**What needs to be done**
Reproduce every line of the records below without changing anything.

**Data to process**
┌──

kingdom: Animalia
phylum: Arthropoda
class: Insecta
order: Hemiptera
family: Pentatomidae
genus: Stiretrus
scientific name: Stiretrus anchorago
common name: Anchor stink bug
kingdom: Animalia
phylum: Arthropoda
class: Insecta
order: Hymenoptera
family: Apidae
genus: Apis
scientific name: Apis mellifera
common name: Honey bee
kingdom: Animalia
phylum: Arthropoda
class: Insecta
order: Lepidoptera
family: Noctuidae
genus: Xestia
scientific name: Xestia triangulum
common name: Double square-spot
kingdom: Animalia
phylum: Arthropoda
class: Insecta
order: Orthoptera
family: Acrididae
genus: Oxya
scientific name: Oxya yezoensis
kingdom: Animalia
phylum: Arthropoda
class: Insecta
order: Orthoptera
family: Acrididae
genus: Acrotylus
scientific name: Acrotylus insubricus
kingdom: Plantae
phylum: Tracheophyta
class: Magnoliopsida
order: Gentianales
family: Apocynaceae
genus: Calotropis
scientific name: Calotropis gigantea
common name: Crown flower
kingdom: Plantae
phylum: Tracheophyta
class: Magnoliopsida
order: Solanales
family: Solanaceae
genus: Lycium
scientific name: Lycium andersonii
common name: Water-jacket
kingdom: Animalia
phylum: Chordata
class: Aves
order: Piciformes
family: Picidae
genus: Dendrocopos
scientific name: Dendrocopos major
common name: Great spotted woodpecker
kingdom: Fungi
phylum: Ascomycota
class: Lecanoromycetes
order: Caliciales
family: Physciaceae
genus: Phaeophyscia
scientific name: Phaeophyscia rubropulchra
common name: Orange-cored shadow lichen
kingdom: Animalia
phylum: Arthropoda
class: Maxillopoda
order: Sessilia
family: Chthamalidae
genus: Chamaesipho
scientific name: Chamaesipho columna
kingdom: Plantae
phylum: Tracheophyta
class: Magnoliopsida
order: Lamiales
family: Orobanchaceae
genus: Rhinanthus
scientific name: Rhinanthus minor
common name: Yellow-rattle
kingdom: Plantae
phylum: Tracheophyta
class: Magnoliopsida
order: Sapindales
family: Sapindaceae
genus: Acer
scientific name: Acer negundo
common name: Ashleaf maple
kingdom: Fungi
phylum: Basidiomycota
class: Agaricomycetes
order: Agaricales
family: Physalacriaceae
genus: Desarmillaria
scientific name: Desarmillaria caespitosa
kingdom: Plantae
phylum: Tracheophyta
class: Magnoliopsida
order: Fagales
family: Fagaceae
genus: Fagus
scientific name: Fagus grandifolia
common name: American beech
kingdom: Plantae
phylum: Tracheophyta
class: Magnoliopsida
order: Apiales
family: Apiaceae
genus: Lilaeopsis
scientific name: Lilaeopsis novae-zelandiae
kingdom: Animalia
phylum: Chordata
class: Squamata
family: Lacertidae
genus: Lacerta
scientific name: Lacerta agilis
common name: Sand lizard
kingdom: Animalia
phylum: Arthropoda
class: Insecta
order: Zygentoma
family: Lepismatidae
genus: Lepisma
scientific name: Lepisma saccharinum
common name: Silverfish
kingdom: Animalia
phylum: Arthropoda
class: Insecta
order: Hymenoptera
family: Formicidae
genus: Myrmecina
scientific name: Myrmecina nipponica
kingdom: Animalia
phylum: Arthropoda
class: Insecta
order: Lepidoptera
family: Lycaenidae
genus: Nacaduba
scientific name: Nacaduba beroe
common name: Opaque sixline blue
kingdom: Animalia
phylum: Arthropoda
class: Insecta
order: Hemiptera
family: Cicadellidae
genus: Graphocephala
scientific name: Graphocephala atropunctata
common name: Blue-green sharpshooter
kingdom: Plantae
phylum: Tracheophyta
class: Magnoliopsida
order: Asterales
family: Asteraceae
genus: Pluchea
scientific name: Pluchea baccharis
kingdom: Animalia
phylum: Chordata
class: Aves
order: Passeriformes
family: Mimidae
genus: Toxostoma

└──

**Response**
kingdom: Animalia
phylum: Arthropoda
class: Insecta
order: Hemiptera
family: Pentatomidae
genus: Stiretrus
scientific name: Stiretrus anchorago
common name: Anchor stink bug
kingdom: Animalia
phylum: Arthropoda
class: Insecta
order: Hymenoptera
family: Apidae
genus: Apis
scientific name: Apis mellifera
common name: Honey bee
kingdom: Animalia
phylum: Arthropoda
class: Insecta
order: Lepidoptera
family: Noctuidae
genus: Xestia
scientific name: Xestia triangulum
common name: Double square-spot
kingdom: Animalia
phylum: Arthropoda
class: Insecta
order: Orthoptera
family: Acrididae
genus: Oxya
scientific name: Oxya yezoensis
kingdom: Animalia
phylum: Arthropoda
class: Insecta
order: Orthoptera
family: Acrididae
genus: Acrotylus
scientific name: Acrotylus insubricus
kingdom: Plantae
phylum: Tracheophyta
class: Magnoliopsida
order: Gentianales
family: Apocynaceae
genus: Calotropis
scientific name: Calotropis gigantea
common name: Crown flower
kingdom: Plantae
phylum: Tracheophyta
class: Magnoliopsida
order: Solanales
family: Solanaceae
genus: Lycium
scientific name: Lycium andersonii
common name: Water-jacket
kingdom: Animalia
phylum: Chordata
class: Aves
order: Piciformes
family: Picidae
genus: Dendrocopos
scientific name: Dendrocopos major
common name: Great spotted woodpecker
kingdom: Fungi
phylum: Ascomycota
class: Lecanoromycetes
order: Caliciales
family: Physciaceae
genus: Phaeophyscia
scientific name: Phaeophyscia rubropulchra
common name: Orange-cored shadow lichen
kingdom: Animalia
phylum: Arthropoda
class: Maxillopoda
order: Sessilia
family: Chthamalidae
genus: Chamaesipho
scientific name: Chamaesipho columna
kingdom: Plantae
phylum: Tracheophyta
class: Magnoliopsida
order: Lamiales
family: Orobanchaceae
genus: Rhinanthus
scientific name: Rhinanthus minor
common name: Yellow-rattle
kingdom: Plantae
phylum: Tracheophyta
class: Magnoliopsida
order: Sapindales
family: Sapindaceae
genus: Acer
scientific name: Acer negundo
common name: Ashleaf maple
kingdom: Fungi
phylum: Basidiomycota
class: Agaricomycetes
order: Agaricales
family: Physalacriaceae
genus: Desarmillaria
scientific name: Desarmillaria caespitosa
kingdom: Plantae
phylum: Tracheophyta
class: Magnoliopsida
order: Fagales
family: Fagaceae
genus: Fagus
scientific name: Fagus grandifolia
common name: American beech
kingdom: Plantae
phylum: Tracheophyta
class: Magnoliopsida
order: Apiales
family: Apiaceae
genus: Lilaeopsis
scientific name: Lilaeopsis novae-zelandiae
kingdom: Animalia
phylum: Chordata
class: Squamata
family: Lacertidae
genus: Lacerta
scientific name: Lacerta agilis
common name: Sand lizard
kingdom: Animalia
phylum: Arthropoda
class: Insecta
order: Zygentoma
family: Lepismatidae
genus: Lepisma
scientific name: Lepisma saccharinum
common name: Silverfish
kingdom: Animalia
phylum: Arthropoda
class: Insecta
order: Hymenoptera
family: Formicidae
genus: Myrmecina
scientific name: Myrmecina nipponica
kingdom: Animalia
phylum: Arthropoda
class: Insecta
order: Lepidoptera
family: Lycaenidae
genus: Nacaduba
scientific name: Nacaduba beroe
common name: Opaque sixline blue
kingdom: Animalia
phylum: Arthropoda
class: Insecta
order: Hemiptera
family: Cicadellidae
genus: Graphocephala
scientific name: Graphocephala atropunctata
common name: Blue-green sharpshooter
kingdom: Plantae
phylum: Tracheophyta
class: Magnoliopsida
order: Asterales
family: Asteraceae
genus: Pluchea
scientific name: Pluchea baccharis
kingdom: Animalia
phylum: Chordata
class: Aves
order: Passeriformes
family: Mimidae
genus: Toxostoma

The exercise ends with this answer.